Let’s take a look at an Arabic root, جمع or J-M-ʿ. You should know, or recall from reading it here, that the basic unit of Arabic, and indeed all Semitic languages, is not the word but rather the root. A root is like a word in that it’s an arrangement of letters, in Arabic usually three of them, that represents a thing or idea, and in fact every root is its own word (provided you add some short vowels). But roots are more than just the one word; if you know the right patterns, like the various verb forms or the ways in which participles are formed, you can plug in any given root and derive a whole bunch of other words that are related in some way to the original definition of the root itself.
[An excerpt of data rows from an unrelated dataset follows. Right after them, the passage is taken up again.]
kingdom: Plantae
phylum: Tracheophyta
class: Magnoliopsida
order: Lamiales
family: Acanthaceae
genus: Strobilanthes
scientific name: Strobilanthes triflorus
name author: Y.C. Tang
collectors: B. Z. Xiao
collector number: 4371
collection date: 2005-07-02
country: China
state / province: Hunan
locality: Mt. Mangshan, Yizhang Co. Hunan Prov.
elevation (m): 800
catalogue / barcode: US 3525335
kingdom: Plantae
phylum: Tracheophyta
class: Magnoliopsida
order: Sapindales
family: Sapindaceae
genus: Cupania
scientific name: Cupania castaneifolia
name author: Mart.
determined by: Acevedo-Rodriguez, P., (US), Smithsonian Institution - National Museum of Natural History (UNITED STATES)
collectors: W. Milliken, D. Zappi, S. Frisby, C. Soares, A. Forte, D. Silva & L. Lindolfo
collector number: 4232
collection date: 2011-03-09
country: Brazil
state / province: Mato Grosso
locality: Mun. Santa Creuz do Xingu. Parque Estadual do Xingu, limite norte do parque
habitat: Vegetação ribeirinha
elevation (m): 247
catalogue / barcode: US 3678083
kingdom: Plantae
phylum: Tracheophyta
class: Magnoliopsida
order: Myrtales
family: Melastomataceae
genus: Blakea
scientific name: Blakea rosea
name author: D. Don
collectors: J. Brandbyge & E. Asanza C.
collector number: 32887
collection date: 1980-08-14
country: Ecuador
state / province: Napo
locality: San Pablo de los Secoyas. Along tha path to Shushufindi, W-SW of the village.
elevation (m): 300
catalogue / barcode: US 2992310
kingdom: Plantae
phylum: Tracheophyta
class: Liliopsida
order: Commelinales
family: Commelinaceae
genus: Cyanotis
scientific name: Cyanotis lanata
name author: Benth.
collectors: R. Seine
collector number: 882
The root we’re looking at today is a great example of the root concept because you can derive a number of important words from this root. Let’s start with the verbs:
- Form I (root, “to do it”): جَمَعَ (jamaʿa)–to gather, to unite, to combine, to convene, to bring together, to make plural
Basically, the core meaning is “to take something and add stuff to it,” right? Now see how that plays out in the other verb forms (not every root uses every verb form, and some roots have forms that are now obsolete):
- Form II (usually means “to cause someone to do it”): جَمَّعَ (jammaʿa)–to amass, to accumulate, to compile, to bring together
- Form III (associative, “to do it with”): جامَعَ (jāmaʿa)–to have sex
- Form IV (also causative, but more focused/intensive than Form II): أجمَعَ (ajmaʿa)–to agree (on something)
- Form V (reflexive of Form II, “to cause oneself to do it”): تَجَمَّعَ (tajammaʿa)–to congregate, to assemble, to rally, to band together
- Form VIII (reflexive of Form I: “to do it oneself”): إجتَمَعَ (ijtamaʿa)–to assemble, to meet, to convene, to come together
- Form X (“to request or consider that it should be done”): إستَجمَعَ (istajmaʿa)–to gather, to collect, to summarize
Now, each verb form can be further manipulated to derive verbal nouns, participles, and other words that all will have some connection to the original root concept of gathering or combining. Some of the most important:
- جَمع (jamʿ): gathering, crowd, throng, assembly, aggregation, collection, combination
- جامِع (jāmiʿ): comprehensive, universal; the large mosque where public prayer is performed on Fridays
- جُمعة (jumʿah): Friday, derived from the above for Friday communal mosque
- جَمعي (jamʿī): collective, collectivist (also جَماعي/jamāʿī)
- جَمعية (jamʿīyah): club, association, assembly, organization
- جَماعة (jamāʿah): community (may also be مُجتَمَع/mujtamaʿ)
- جَميع (jamīʿ): whole, entire, all
- مَجمَع (majmaʿ): place of meeting, junction
- إجماع (ijmāʿ): agreement, consensus
- إجتِماع (ijtimāʿ): meeting, assembly, convention, rally
- جامِعة (jāmiʿah): league, union, association, federation, university
- مَجموع (majmūʿ): collected, gathered, whole, total
Get the idea?
This is a nice effort!
I live in the land of deserts myself but rarely know Arabic
Interesting — we were talking about the word جُمعة last night in class, and the teacher wasn’t sure about the origin. It also seems to be related to university, which seems appropriate.